Goal 1 >>
Please translate this sentence from the Oracle R post into Spanish: "Basically R can provide you with the ability to perform complex analysis on your data."
Goal 2 >>
Write out the passage of the Oracle R post that runs from "R offers a wide" up to and including "is highly extensible.".
Goal 3 >>
According to the Oracle R post, how many clerks were in the EMP data?

Oracle R - What is it good for?

Wednesday, September 24, 2014

In short: what is R?

 

R offers a wide variety of statistical (linear and nonlinear modelling, classical statistical tests, time-series analysis, classification, clustering, ...) and graphical techniques, and is highly extensible.

 

 

Basically R can provide you with the ability to perform complex analysis on your data. This has already been combined by the good people at Oracle to provide Oracle R Enterprise, which integrates R with the Oracle Database.

You can read this to help install it. The installation was pretty straightforward, just don’t forget to set these variables correctly:

 

  1. include the R path in the PATH variable

  2. ORACLE_HOME

  3. ORACLE_SID

 

Once everything is installed, you’re ready to start analysing! The following is a very good tutorial on R for Oracle. I used most of it to do some analysing myself!

 

I started out by connecting to the oracle database, more specifically the “SCOTT” schema and I attach it to make things easier for me;

 

> ore.connect("scott", "ORA11G2", "localhost", "tiger", all=TRUE)
> ore.attach("SCOTT")

 

Lets see what tables we have access to;

 

> ore.ls()
[1] "BONUS"    "DEPT"     "EMP"      "SALGRADE"

 

There’s not that much data to work with, but with some imagination I can try to use the EMP data to have an idea what my salary would look like if I was to get hired this year under comparable circumstances as let’s say a clerk or a salesman. As a reminder (who hasn’t worked with this demo data before?); here how the EMP data is shown using RStudio;

 

 

 

I will use a subset of this data;

 

> myEMP <- subset(ore.pull(EMP), JOB=='CLERK', select=c(SAL, HIREDATE))

 

Now, let’s see what this looks like once it’s plotted;

 

> with(myEMP, plot(HIREDATE,SAL))

> title(main="EMP data")

 

 

Ok, it’s not that much but there were only four clerks to begin with. Let’s see where this little experiment takes us! First I will create vectors for the SAL and HIREDATE columns, since this is easier to work with in R.

 

> salary <- myEMP$SAL

> dates <- myEMP$HIREDATE

 

Now, I had some trouble working with the dates. The format that they are passed through from the Oracle database is not a standard R format. Plus, my experience teaches me that working with dates can be tricky. Sometimes its easier to use Julian dates, since these can be regarded as just ‘some’ numbers.

 

> datesJul <- julian(dates)

 

Plotting this data yields the same graph, but only in Julian dates;

 

> plot(salary~datesJul, main="EMP data")

 

 

Lets try out a linear regression on that data;

 

> lm.out = lm(salary~datesJul)

Data extract >>

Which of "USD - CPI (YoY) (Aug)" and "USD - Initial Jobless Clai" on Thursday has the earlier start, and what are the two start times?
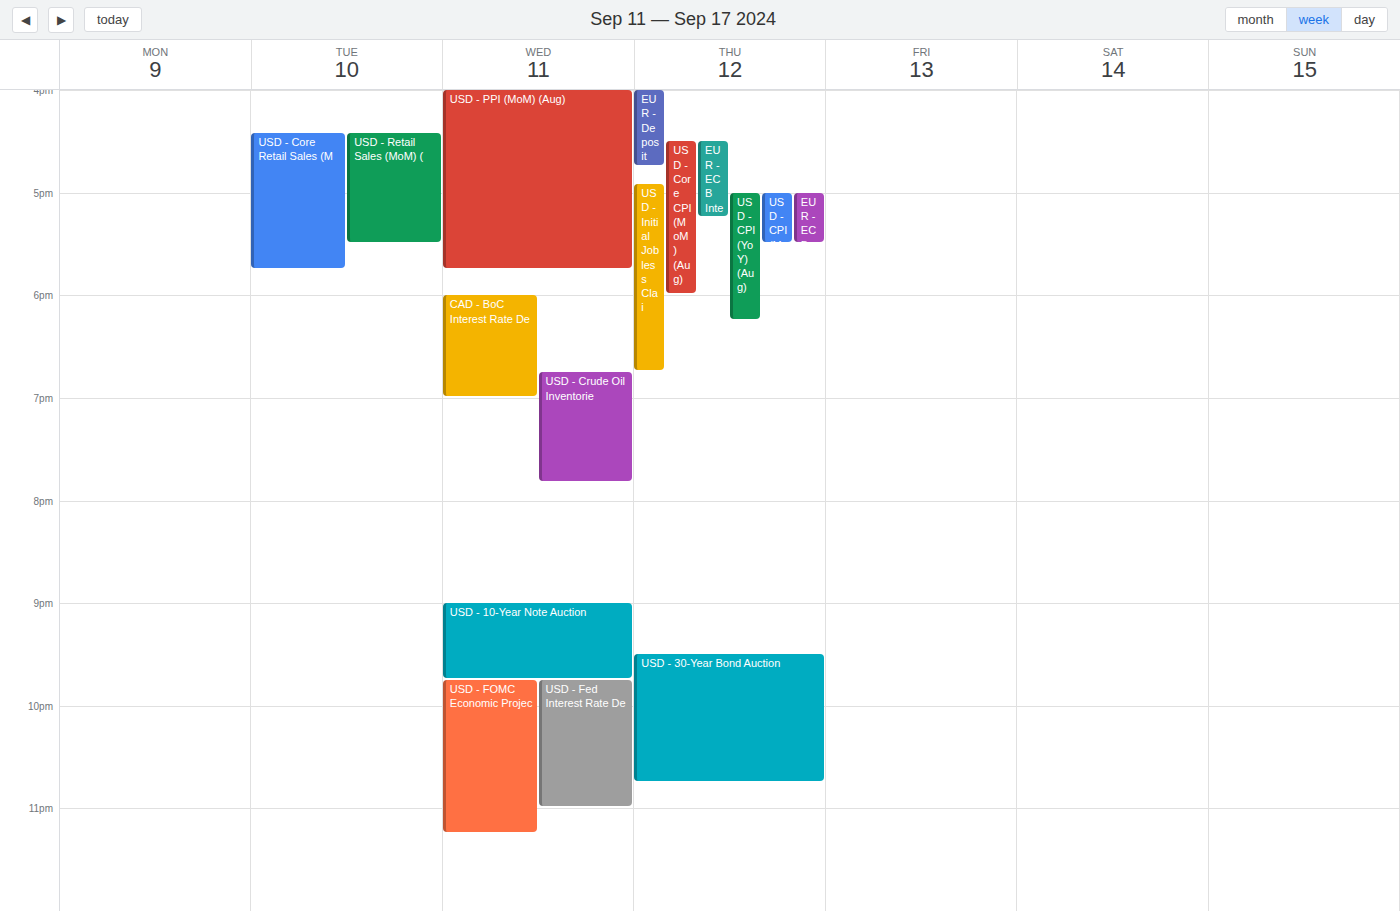
"USD - Initial Jobless Clai" 4:55 PM; "USD - CPI (YoY) (Aug)" 5:00 PM.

Complete response 1 >>
Básicamente, R puede ofrecerle la capacidad de realizar análisis complejos de sus datos.

Complete response 2 >>
R offers a wide variety of statistical (linear and nonlinear modelling, classical statistical tests, time-series analysis, classification, clustering, ...) and graphical techniques, and is highly extensible.

Complete response 3 >>
Four.